What is the regression equation for imputing missing values on cesd?.
Using the answer to Exercise B9 (g), impute missing CES-D scores. First, create a new CES-D variable so that any possible mistakes do not affect the original scores. With the Compute Variable command, set the new variable (e.g., newcesd) equal to the original, cesd. Then, do another Compute Variable, and set newcesd equal to the predicted value from the regression equation. Click the If pushbutton and select “Include if case satisfies condition,” and then enter: MISSING (cesd). This will result in imputations only for cases with missing CES-D scores (and nonmissing values for education and current employment status). Click continue, then OK. Then run descriptive statistics (within the Frequencies program) for both cesd and newcesd and answer the following questions: (a) Look at the Polit2SetC dataset in Data view and find the values for the newcesd variable. Case 17 originally had a missing value for cesd. What is the imputed value for this case on the newcesd variable? (b) How many cases have valid CES-D scores for the newcesd variable? (c) In an earlier exercise, we learned that there were missing values on current employment status for two women. What would explain why there are not two missing values for newcesd? (d) Are the means for cesd and newcesd the same? (e) Are the SDs for the two variables the same?

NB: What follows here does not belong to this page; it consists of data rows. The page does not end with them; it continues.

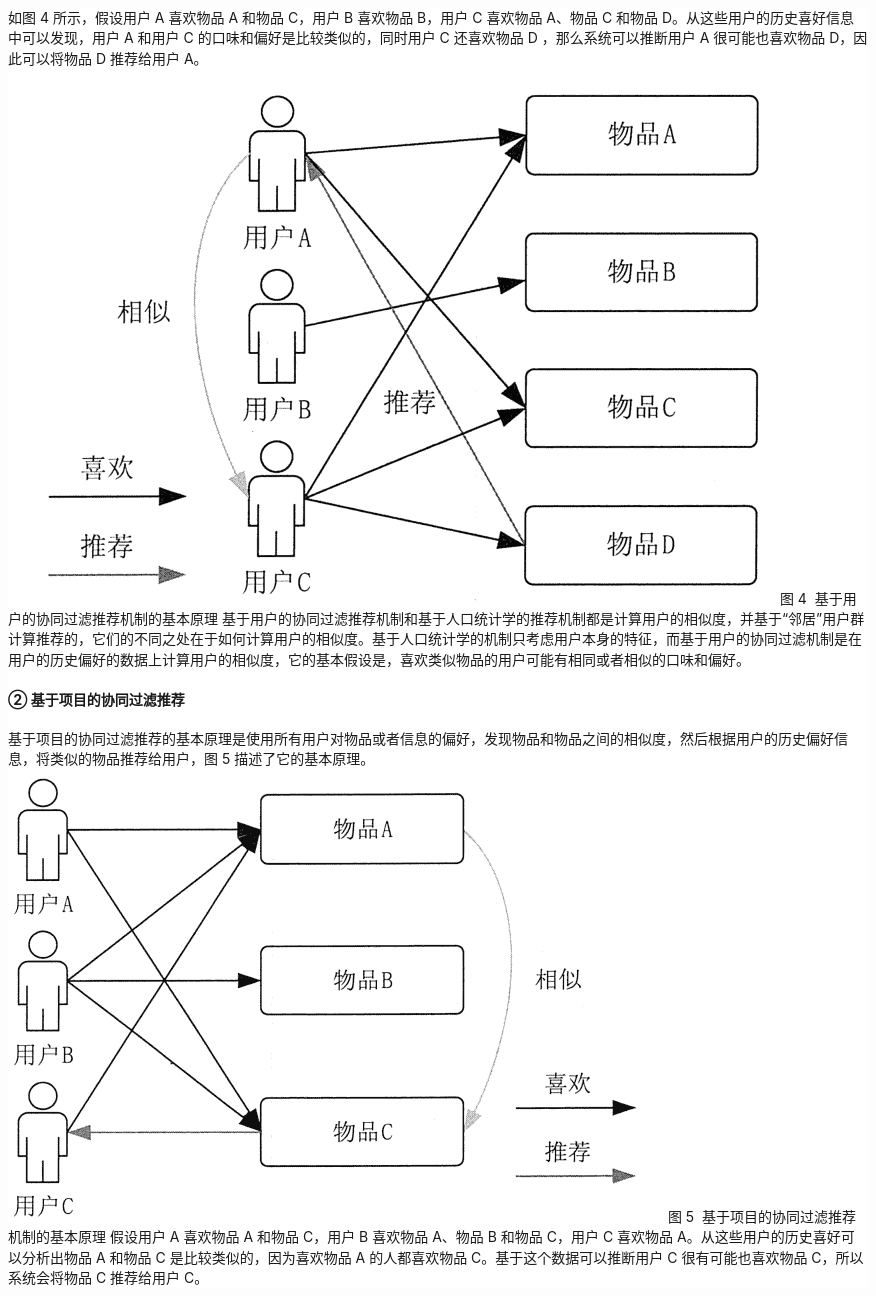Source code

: 如图 4 所示，假设用户 A 喜欢物品 A 和物品 C，用户 B 喜欢物品 B，用户 C 喜欢物品 A、物品 C 和物品 D。从这些用户的历史喜好信息中可以发现，用户 A 和用户 C 的口味和偏好是比较类似的，同时用户 C 还喜欢物品 D ，那么系统可以推断用户 A 很可能也喜欢物品 D，因此可以将物品 D 推荐给用户 A。![基于用户的协同过滤推荐机制的基本原理](img/55ae6b1e0521bcdf2e6c0a94c1925626.png)
图 4  基于用户的协同过滤推荐机制的基本原理
基于用户的协同过滤推荐机制和基于人口统计学的推荐机制都是计算用户的相似度，并基于“邻居”用户群计算推荐的，它们的不同之处在于如何计算用户的相似度。基于人口统计学的机制只考虑用户本身的特征，而基于用户的协同过滤机制是在用户的历史偏好的数据上计算用户的相似度，它的基本假设是，喜欢类似物品的用户可能有相同或者相似的口味和偏好。

#### ② 基于项目的协同过滤推荐

基于项目的协同过滤推荐的基本原理是使用所有用户对物品或者信息的偏好，发现物品和物品之间的相似度，然后根据用户的历史偏好信息，将类似的物品推荐给用户，图 5 描述了它的基本原理。
![基于项目的协同过滤推荐机制的基本原理](img/02094c286d9bb9ae545693008d481a7d.png)
图 5  基于项目的协同过滤推荐机制的基本原理
假设用户 A 喜欢物品 A 和物品 C，用户 B 喜欢物品 A、物品 B 和物品 C，用户 C 喜欢物品 A。从这些用户的历史喜好可以分析出物品 A 和物品 C 是比较类似的，因为喜欢物品 A 的人都喜欢物品 C。基于这个数据可以推断用户 C 很有可能也喜欢物品 C，所以系统会将物品 C 推荐给用户 C。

With only 3.8% missing values on the CES-D scale in a very large sample, we might well use listwise deletion for any further substantive analyses with the cesd variable. As an exercise, however, we will impute missing values on the CES-D total scale using regression analysis. We will restrict the regression to two predictors that are significantly correlated with CES-D scores, but that have minimal missing values themselves: educational attainment and current employment status. (Other variables with low levels of missing data—age, race/ethnicity, and number of children—were not significantly correlated with CES-D scores; you could verify this yourself.) Use the instructions for running a standard multiple regression as discussed in the topic on Multiple Regression, with cesd as the dependent variable and educational attainment and current employment status as the independents. Then answer the following questions: (a) How many cases were used in this regression analysis? (b) What was the value of R? (c) Was the overall model statistically significant? (d) Was educational attainment significant, once current employment was controlled? (e) Was current employment status significant with educational attainment controlled? (f) Interpret what the b weights mean in terms of scores on the CES-D. (g) What is the regression equation for imputing missing values on cesd?